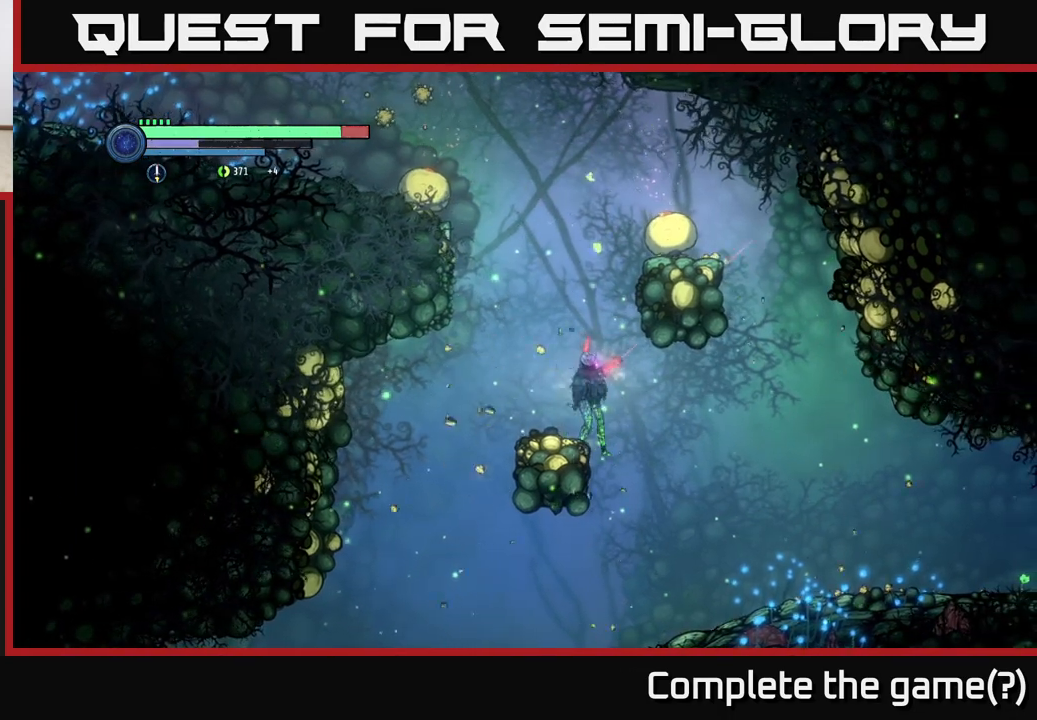
{"buttons": ["L2"], "left_stick": "up", "right_stick": "center", "events": [[483, "left_stick", "up"]]}
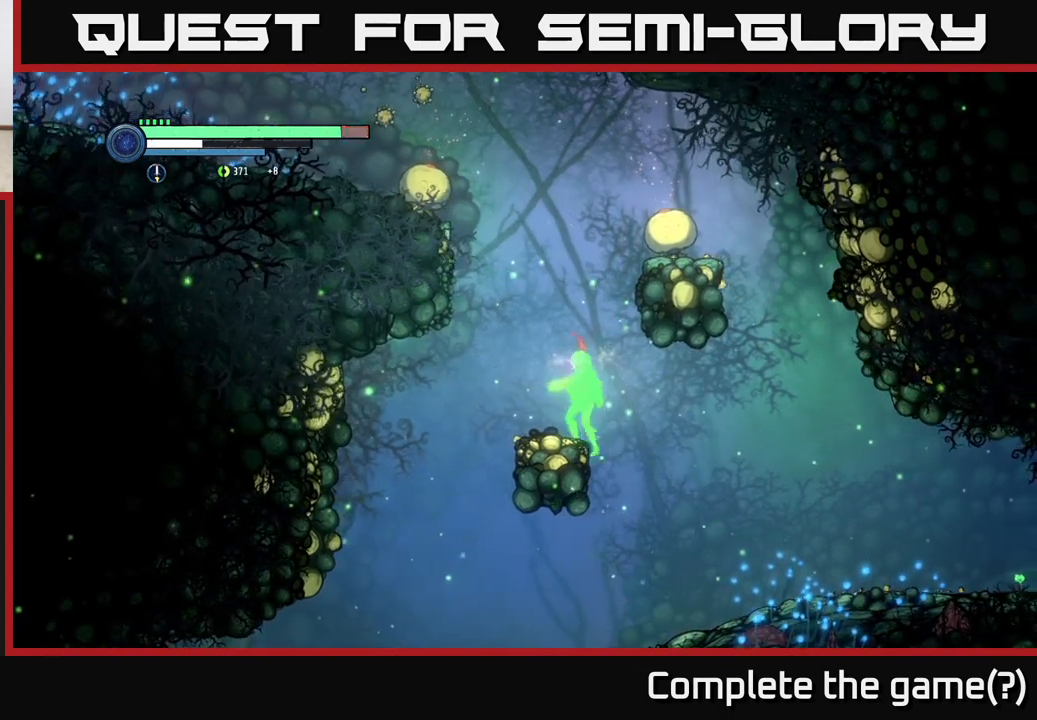
{"buttons": ["L2"], "left_stick": "up-right", "right_stick": "center", "events": [[17, "L2", "up"], [17, "left_stick", "up-left"], [117, "left_stick", "left"], [333, "left_stick", "up-right"], [383, "L2", "down"]]}
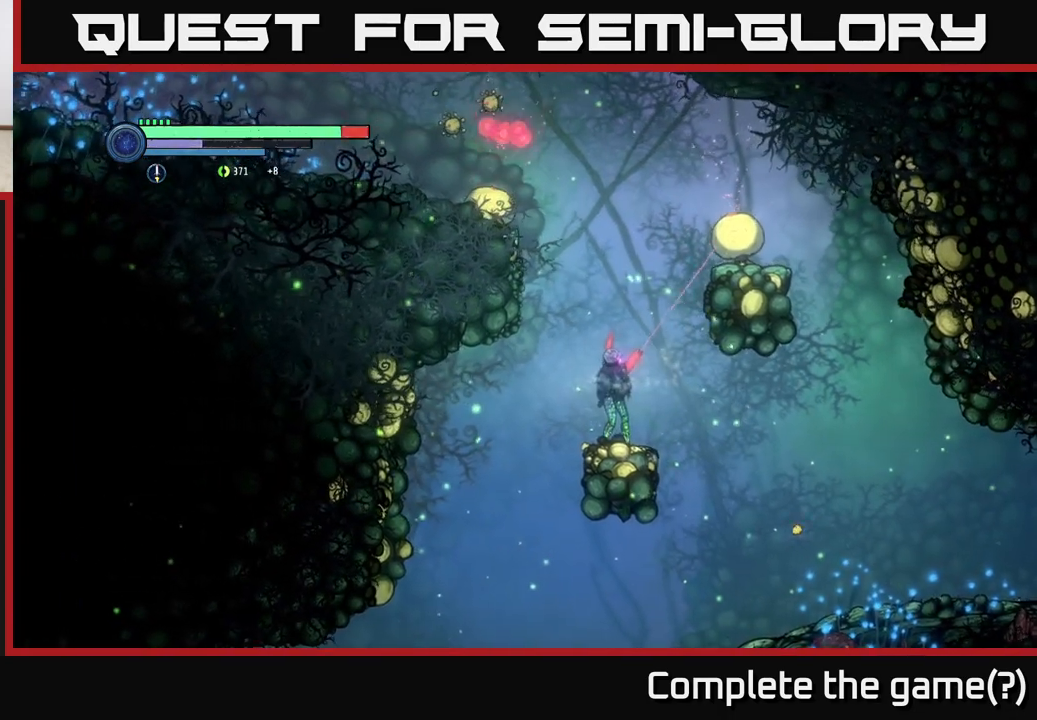
{"buttons": ["L2"], "left_stick": "up-right", "right_stick": "center", "events": []}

_ _ _

## Work order
No pictures belong in the copy. Repeat the listing above exactly.

## Problem solution
{"buttons": ["L2"], "left_stick": "up", "right_stick": "center", "events": [[483, "left_stick", "up"]]}
{"buttons": ["L2"], "left_stick": "up-right", "right_stick": "center", "events": [[17, "L2", "up"], [17, "left_stick", "up-left"], [117, "left_stick", "left"], [333, "left_stick", "up-right"], [383, "L2", "down"]]}
{"buttons": ["L2"], "left_stick": "up-right", "right_stick": "center", "events": []}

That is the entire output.